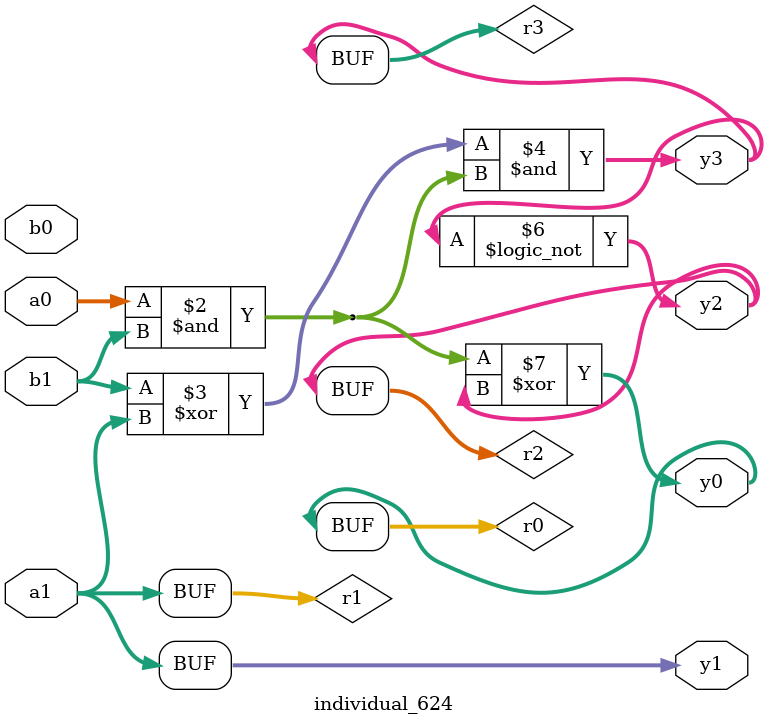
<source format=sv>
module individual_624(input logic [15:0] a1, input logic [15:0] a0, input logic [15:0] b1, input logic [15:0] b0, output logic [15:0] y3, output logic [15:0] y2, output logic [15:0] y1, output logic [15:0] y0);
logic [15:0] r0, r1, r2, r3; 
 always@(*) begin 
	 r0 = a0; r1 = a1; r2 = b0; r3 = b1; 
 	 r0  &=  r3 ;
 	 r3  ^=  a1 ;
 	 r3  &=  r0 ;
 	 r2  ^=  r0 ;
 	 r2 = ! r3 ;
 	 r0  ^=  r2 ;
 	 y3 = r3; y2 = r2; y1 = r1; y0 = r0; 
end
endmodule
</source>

--

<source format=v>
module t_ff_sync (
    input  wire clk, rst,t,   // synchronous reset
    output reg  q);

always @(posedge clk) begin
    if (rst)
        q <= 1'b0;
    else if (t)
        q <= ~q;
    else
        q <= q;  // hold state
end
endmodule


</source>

• Task instructions:
The word to find is "logic". Copy every line of the records that holds it.

• Solution to this problem:
module individual_624(input logic [15:0] a1, input logic [15:0] a0, input logic [15:0] b1, input logic [15:0] b0, output logic [15:0] y3, output logic [15:0] y2, output logic [15:0] y1, output logic [15:0] y0);
logic [15:0] r0, r1, r2, r3; 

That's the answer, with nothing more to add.